Baptiste Fontaine’s Blog  (back to the website)

Get RFCs in Your Terminal

When working with Internet protocols, we have to read RFCs a lot. They can be found on the Web, but it’s better to have them directly in the terminal. Ubuntu provide some packages to have them offline, but if you aren’t a sudoer, you can’t install them with apt-get. So I needed a little script to fetch RFCs from IETF’s website and read them locally.

◆ **Requirement 1**: Copy down the records from the line with "Would you say" up to and including the line with "Is white matte window at center inside".
The blog post and the records are unrelated to each other.

◆ **Material**:

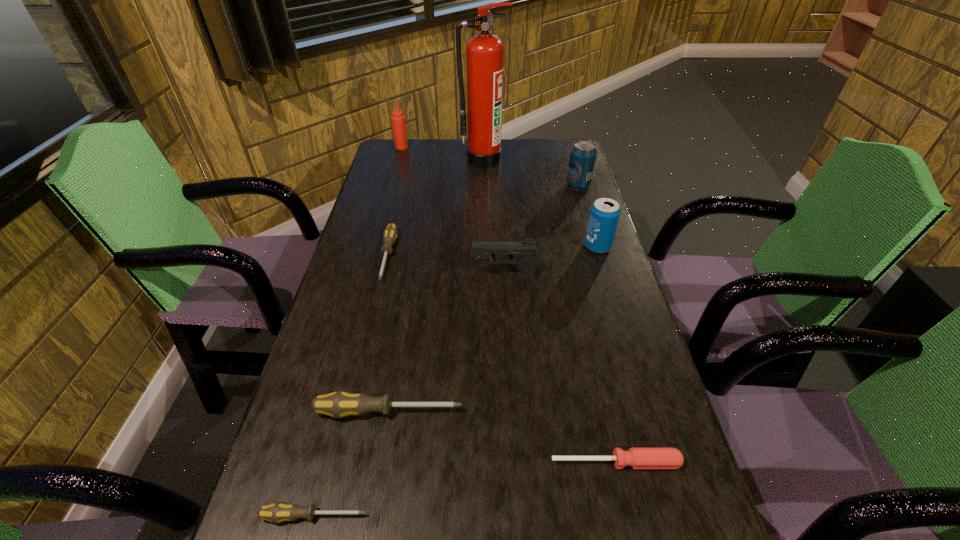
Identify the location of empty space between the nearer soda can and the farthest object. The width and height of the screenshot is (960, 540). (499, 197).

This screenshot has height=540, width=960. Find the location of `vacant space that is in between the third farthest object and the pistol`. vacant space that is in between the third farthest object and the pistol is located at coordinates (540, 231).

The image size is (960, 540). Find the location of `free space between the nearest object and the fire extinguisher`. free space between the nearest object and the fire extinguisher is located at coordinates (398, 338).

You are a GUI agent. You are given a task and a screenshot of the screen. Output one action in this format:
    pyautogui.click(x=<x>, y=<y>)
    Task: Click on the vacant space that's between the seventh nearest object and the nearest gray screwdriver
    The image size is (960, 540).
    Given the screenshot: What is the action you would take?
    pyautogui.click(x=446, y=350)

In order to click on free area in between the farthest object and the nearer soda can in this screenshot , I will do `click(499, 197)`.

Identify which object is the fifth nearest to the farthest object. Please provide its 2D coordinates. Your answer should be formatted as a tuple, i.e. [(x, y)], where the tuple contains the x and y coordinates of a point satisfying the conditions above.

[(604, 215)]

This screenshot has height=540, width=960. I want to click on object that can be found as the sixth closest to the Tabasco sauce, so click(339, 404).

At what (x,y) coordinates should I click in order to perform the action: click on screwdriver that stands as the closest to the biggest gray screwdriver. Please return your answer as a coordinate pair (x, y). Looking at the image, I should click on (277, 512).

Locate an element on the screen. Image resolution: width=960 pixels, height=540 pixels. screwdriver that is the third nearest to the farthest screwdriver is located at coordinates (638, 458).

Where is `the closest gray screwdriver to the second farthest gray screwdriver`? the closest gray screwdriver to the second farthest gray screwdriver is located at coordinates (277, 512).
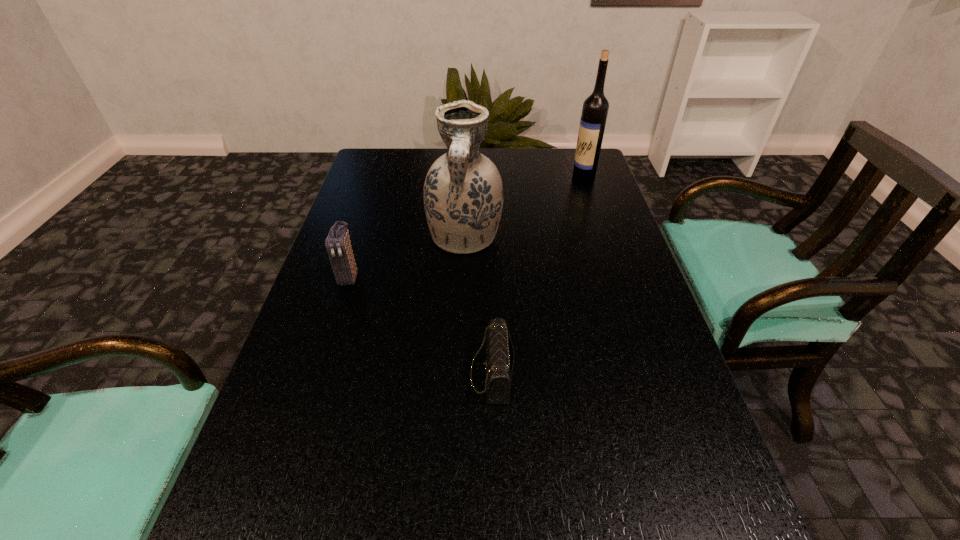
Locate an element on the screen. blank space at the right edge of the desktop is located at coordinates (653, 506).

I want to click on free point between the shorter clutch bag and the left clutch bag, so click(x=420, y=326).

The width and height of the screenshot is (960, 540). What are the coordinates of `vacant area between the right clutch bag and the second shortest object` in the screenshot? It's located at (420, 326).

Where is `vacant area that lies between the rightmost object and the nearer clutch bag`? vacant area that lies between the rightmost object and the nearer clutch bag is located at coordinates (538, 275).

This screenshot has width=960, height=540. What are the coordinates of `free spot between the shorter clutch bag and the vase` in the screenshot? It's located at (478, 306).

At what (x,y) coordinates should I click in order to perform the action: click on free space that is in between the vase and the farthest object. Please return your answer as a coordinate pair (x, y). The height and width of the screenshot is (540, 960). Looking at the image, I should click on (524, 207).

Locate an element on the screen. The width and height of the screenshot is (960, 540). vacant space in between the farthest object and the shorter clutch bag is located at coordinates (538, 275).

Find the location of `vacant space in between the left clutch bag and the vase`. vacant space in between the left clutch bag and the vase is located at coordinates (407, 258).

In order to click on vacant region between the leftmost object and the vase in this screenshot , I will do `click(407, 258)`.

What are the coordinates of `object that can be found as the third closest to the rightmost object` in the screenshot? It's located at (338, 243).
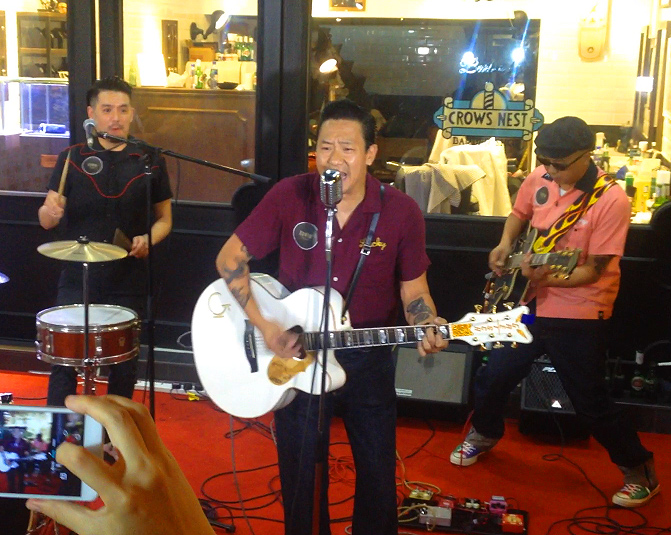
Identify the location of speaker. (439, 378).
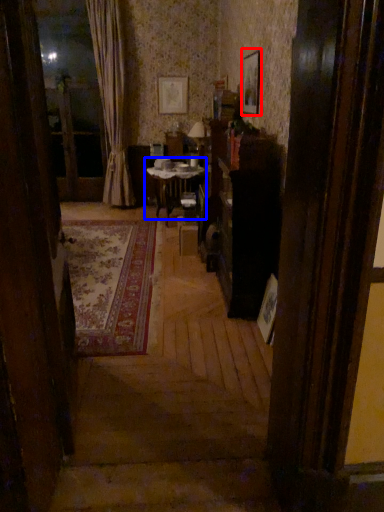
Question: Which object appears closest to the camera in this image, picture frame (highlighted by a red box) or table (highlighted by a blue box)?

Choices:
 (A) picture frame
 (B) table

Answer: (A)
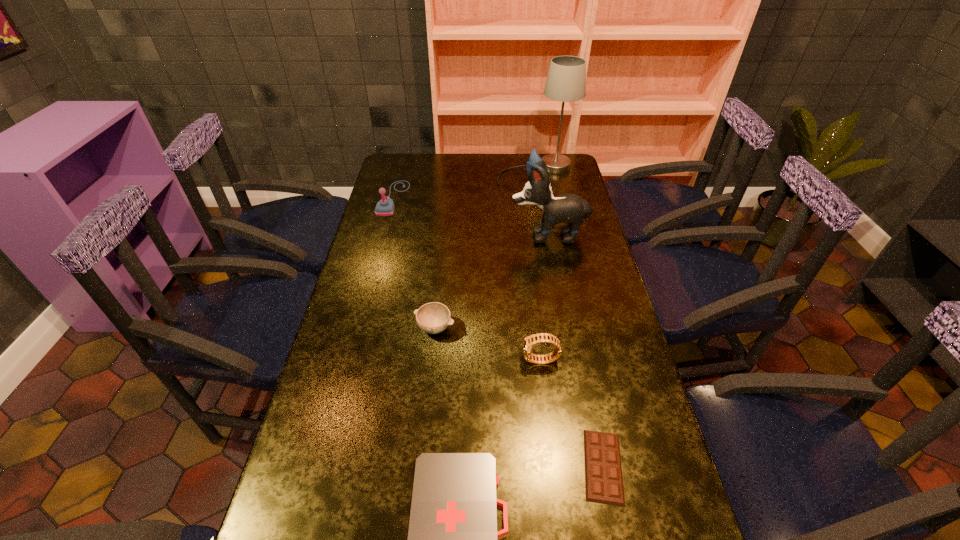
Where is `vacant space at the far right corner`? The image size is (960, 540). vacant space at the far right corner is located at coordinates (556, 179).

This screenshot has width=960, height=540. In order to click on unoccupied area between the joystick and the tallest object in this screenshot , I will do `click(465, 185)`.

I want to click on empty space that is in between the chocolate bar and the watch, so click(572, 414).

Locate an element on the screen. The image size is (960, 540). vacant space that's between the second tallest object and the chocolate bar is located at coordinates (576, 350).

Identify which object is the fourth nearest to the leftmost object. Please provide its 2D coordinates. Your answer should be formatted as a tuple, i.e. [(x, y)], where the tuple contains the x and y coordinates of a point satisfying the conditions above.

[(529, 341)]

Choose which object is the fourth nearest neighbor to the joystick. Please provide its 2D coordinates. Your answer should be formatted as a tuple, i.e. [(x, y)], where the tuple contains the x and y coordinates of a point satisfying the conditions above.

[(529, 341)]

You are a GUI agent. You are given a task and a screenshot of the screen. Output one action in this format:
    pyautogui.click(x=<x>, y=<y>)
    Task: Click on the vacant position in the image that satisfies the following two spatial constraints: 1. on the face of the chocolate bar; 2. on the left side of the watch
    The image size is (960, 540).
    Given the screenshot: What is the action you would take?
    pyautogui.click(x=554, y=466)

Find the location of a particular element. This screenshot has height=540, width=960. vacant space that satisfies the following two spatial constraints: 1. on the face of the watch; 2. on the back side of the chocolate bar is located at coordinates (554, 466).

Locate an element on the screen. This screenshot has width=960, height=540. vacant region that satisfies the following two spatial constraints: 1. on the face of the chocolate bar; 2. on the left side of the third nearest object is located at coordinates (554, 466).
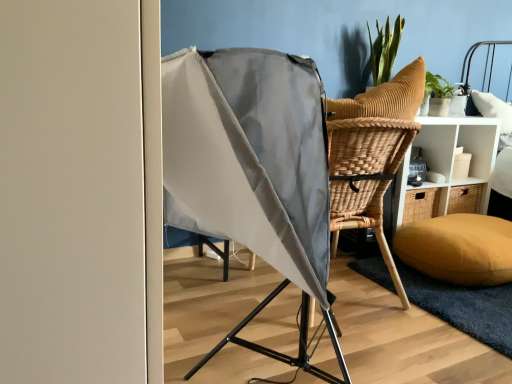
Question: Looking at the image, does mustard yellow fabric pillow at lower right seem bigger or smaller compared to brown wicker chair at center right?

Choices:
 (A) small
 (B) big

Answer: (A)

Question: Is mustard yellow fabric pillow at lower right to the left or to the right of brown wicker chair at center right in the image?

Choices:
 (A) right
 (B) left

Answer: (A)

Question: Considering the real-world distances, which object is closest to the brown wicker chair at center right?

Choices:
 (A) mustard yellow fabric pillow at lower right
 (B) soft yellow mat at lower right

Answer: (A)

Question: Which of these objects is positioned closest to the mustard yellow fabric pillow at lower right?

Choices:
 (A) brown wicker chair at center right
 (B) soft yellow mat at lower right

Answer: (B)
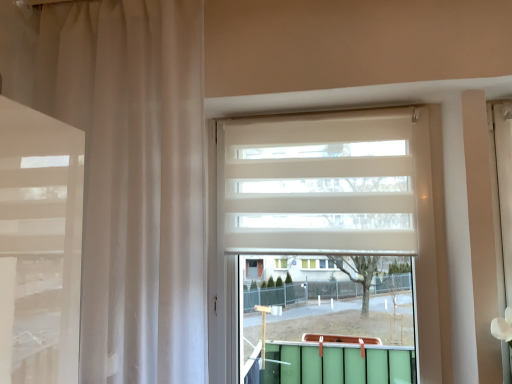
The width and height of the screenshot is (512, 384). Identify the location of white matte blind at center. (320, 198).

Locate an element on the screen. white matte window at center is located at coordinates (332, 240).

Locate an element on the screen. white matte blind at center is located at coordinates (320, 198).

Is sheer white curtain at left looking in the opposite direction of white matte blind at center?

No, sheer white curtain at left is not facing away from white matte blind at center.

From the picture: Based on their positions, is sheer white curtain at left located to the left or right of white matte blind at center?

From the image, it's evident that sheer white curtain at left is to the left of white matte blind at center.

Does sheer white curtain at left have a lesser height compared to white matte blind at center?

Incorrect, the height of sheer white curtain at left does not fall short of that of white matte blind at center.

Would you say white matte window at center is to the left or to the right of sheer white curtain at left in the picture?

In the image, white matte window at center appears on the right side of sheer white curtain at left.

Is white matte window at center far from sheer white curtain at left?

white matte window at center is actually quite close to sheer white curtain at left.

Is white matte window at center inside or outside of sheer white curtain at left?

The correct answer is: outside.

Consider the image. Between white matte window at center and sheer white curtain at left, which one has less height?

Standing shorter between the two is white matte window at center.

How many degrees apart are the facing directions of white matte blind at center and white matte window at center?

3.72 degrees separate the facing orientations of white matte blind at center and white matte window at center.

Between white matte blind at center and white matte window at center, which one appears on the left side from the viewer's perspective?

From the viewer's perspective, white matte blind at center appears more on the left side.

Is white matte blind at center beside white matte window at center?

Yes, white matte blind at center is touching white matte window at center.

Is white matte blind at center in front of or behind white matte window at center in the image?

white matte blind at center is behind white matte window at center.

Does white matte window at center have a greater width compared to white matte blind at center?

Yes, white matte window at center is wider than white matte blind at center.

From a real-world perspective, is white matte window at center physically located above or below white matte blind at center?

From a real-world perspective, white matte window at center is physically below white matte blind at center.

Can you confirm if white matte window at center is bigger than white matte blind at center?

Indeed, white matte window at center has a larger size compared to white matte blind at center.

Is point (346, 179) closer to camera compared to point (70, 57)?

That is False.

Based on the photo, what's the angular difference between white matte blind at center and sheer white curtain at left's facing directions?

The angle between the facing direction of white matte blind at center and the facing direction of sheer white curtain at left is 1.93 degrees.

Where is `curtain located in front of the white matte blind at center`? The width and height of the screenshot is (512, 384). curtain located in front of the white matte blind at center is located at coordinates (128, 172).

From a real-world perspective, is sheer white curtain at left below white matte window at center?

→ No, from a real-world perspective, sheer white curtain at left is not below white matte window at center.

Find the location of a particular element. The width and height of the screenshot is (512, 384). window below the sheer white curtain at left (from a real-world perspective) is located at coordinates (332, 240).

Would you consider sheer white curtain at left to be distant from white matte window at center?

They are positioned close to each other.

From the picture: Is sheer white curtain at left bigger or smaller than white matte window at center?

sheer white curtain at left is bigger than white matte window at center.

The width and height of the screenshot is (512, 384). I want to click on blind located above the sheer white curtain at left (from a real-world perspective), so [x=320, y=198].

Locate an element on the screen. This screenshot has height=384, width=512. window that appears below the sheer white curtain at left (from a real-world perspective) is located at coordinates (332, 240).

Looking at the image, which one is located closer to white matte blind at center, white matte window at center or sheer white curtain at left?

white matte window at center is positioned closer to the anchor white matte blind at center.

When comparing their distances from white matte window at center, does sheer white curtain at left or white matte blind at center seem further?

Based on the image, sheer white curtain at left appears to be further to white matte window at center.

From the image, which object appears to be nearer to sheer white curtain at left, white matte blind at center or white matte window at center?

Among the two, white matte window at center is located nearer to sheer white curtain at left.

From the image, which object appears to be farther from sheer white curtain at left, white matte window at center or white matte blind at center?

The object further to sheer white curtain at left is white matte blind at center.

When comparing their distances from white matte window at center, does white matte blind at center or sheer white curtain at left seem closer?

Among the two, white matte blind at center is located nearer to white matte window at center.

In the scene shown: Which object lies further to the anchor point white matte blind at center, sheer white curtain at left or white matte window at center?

◆ **Requirement 2**: Please carry the blog post about reading RFCs in the terminal forward from its last sentence.

◆ **Written answer 1**:
Would you say white matte window at center is to the left or to the right of sheer white curtain at left in the picture?

In the image, white matte window at center appears on the right side of sheer white curtain at left.

Is white matte window at center far from sheer white curtain at left?

white matte window at center is actually quite close to sheer white curtain at left.

Is white matte window at center inside or outside of sheer white curtain at left?

◆ **Written answer 2**:
Here comes rfc

rfc was initially a small Bash script (~5 lines) that cURL-ed RFCs and displayed them with less. I used it for the Networking class at Paris Diderot. A few weeks ago, I enhanced it with a local cache (it now download an RFC the first time only), and an offline search feature. Thanks to ecksun, it can also be used to read drafts. The script works pretty much everywhere, and is really simple to use:

$ rfc <number>

For example, get the RFC 6749 (OAuth 2.0) with:

$ rfc 6749

That’s all! Since it’s just plain text, you can pipe it or redirect its output to anything:

$ rfc 42 | lolcat        # rainbow RFC
$ rfc 4534 > rfc4534.txt # local copy

Install

Since that’s a standalone Bash script, you can put it where you want, but the directory must be in your PATH. Here is a basic install:

mkdir -p ~/bin
curl https://raw.github.com/bfontaine/rfc/master/rfc > ~/bin/rfc
chmod u+x ~/bin/rfc

If you don’t have ~/bin in your PATH, add this line in your ~/.bashrc:

export PATH="$HOME/bin:$PATH"

The only requirements are a pager (less is the default, but it’ll use $PAGER if it’s set) and curl (it’ll use $CURL if it’s set, and fallback on wget if curl can’t be found).

For more info, check the project on GitHub.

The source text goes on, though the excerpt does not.